Bautzen, die ehemals böhmische Stadt in der Oberlausitz, besitzt einen besonderen Charme. Mehr als 1000 Jahre alt, Zentrum der sorbischen Minderheit. Alle Straßen sind hier zweisprachig ausgeschildert – auch der Kornmarkt. Und ausgerechnet diesen Platz, ja die ganze Stadt, wollen Neonazis seit Monaten für sich beanspruchen: »Bautzen den Deutschen«, riefen sie wieder in der vergangenen Woche.
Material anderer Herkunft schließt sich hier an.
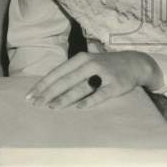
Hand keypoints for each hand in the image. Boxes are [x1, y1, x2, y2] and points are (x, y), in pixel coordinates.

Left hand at [26, 51, 160, 109]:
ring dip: (64, 97)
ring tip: (52, 106)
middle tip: (36, 103)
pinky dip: (89, 101)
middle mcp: (89, 64)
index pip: (57, 72)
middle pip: (65, 80)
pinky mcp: (115, 85)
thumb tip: (48, 86)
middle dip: (49, 92)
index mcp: (79, 58)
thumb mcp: (87, 63)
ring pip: (80, 87)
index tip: (30, 95)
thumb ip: (71, 72)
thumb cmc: (105, 66)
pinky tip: (78, 108)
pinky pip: (100, 94)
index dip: (43, 84)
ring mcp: (103, 74)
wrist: (135, 63)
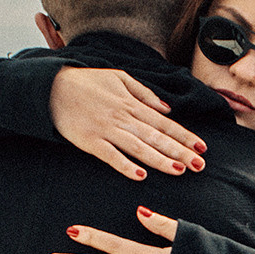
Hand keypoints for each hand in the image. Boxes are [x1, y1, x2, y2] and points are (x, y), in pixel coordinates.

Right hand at [49, 66, 206, 179]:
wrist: (52, 86)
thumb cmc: (87, 82)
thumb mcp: (119, 77)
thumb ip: (144, 93)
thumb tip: (167, 108)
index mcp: (132, 103)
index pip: (164, 123)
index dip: (184, 136)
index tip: (202, 147)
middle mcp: (123, 117)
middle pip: (157, 137)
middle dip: (180, 151)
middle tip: (200, 165)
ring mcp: (107, 130)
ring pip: (139, 147)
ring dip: (160, 160)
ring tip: (179, 171)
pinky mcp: (90, 141)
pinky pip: (110, 156)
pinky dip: (125, 166)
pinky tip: (140, 176)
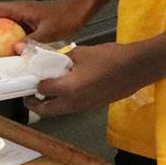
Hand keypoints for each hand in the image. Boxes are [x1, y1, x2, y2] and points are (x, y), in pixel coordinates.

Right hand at [0, 0, 88, 52]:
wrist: (79, 10)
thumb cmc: (66, 16)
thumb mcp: (49, 31)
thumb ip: (33, 41)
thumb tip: (16, 50)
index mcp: (17, 9)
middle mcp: (15, 12)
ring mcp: (19, 19)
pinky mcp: (25, 26)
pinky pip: (6, 34)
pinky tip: (0, 57)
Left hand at [26, 41, 156, 117]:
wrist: (136, 68)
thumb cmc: (108, 58)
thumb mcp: (80, 53)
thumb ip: (62, 59)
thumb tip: (51, 60)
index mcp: (67, 89)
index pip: (41, 89)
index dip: (34, 82)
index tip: (29, 77)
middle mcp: (73, 103)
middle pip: (47, 111)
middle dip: (35, 105)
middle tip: (29, 96)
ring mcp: (84, 108)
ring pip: (60, 111)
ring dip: (51, 105)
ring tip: (46, 92)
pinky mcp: (94, 107)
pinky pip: (73, 108)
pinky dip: (65, 102)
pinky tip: (67, 89)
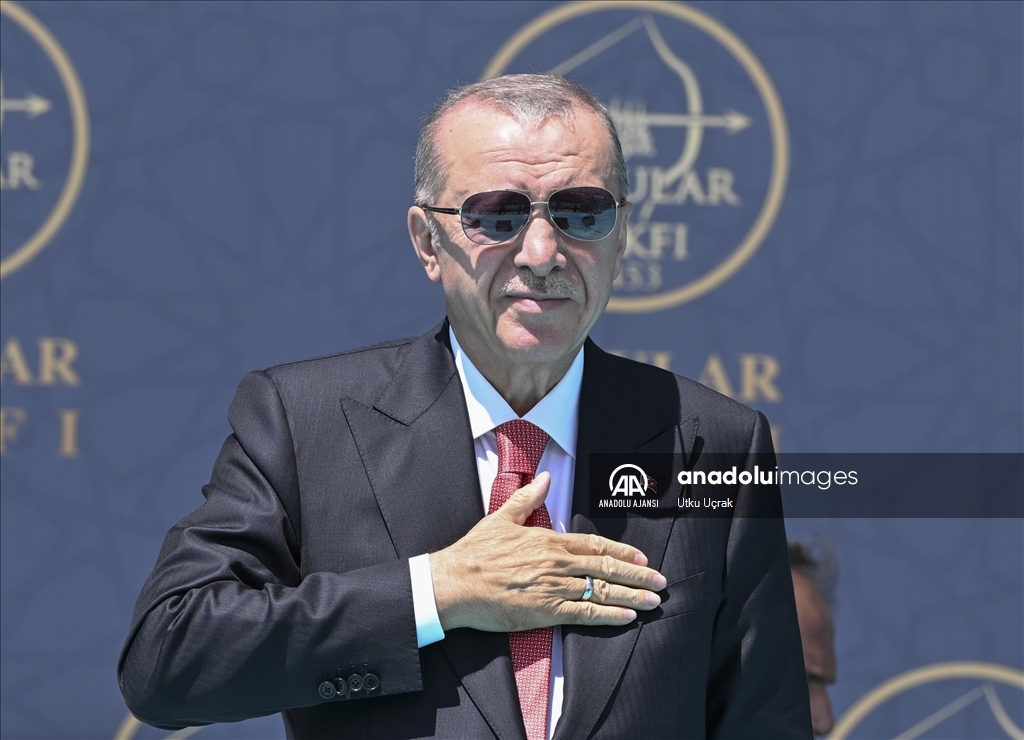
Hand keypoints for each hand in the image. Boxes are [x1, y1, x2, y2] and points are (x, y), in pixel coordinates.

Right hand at [429, 472, 666, 631]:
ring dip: (631, 595)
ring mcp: (553, 588)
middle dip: (637, 574)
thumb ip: (529, 499)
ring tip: (653, 599)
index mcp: (548, 540)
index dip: (621, 551)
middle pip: (606, 567)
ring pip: (601, 590)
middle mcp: (556, 563)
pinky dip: (609, 614)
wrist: (455, 583)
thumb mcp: (501, 517)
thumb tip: (546, 478)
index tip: (641, 556)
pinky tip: (627, 616)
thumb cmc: (474, 552)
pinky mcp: (545, 611)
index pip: (594, 544)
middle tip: (660, 580)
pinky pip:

Im Februar brannte der »Husarenhof«, nachdem bekannt geworden war, dass dieses Hotel Unterkunft für Flüchtlinge werden sollte. Die Täter wurden bis heute nicht ermittelt. Bautzener Rechtsextremisten beteiligten sich im vergangenen Jahr auch an Krawallen in Freital und Heidenau. Kaum Beachtung findet, dass sie nicht nur Jagd auf Flüchtlinge machen, sondern immer wieder auch auf sorbisch sprechende Jugendliche. Nicht selten werden sorbische Schriftzüge überschmiert und in den sorbisch-katholischen Dörfern der Umgebung Wegkreuze geschändet.
schuldfrage Nun die Ausschreitungen in Bautzen: Der seit Monaten brodelnde Konflikt eskalierte zwischen 80 Einheimischen und 20 jungen Ausländern. Die Schuldfrage ist eigentlich nebensächlich. Wer warf den ersten Stein? Aber genau das nehmen Rechtspopulisten zum Anlass, von der Stadt zu fordern, »die Missstände« zu beseitigen. Eine offene Drohung.
Die Bundesregierung verurteilte die Gewalt. Es müsse dafür gesorgt werden, dass die Gesetze sowohl von Asylbewerbern als auch von einheimischen Bürgern eingehalten werden. Vergessen wird dabei, dass es auch in Bautzen unzählige Menschen gibt, die Flüchtlingen helfen. Still. Uneigennützig. Und übersehen wird offenbar auch, dass sich nur wenige Einwohner an dem Asylprotest beteiligten. Doch die Lage bleibt angespannt, fühlt sich doch die Bautzener Neonaziszene nicht nur stark, sondern auch bestätigt.
Ein beängstigender Zustand. Trifft er doch alle Minderheiten. Flüchtlinge. Sorben. Juden.
Der Autor ist freier Journalist in Dresden.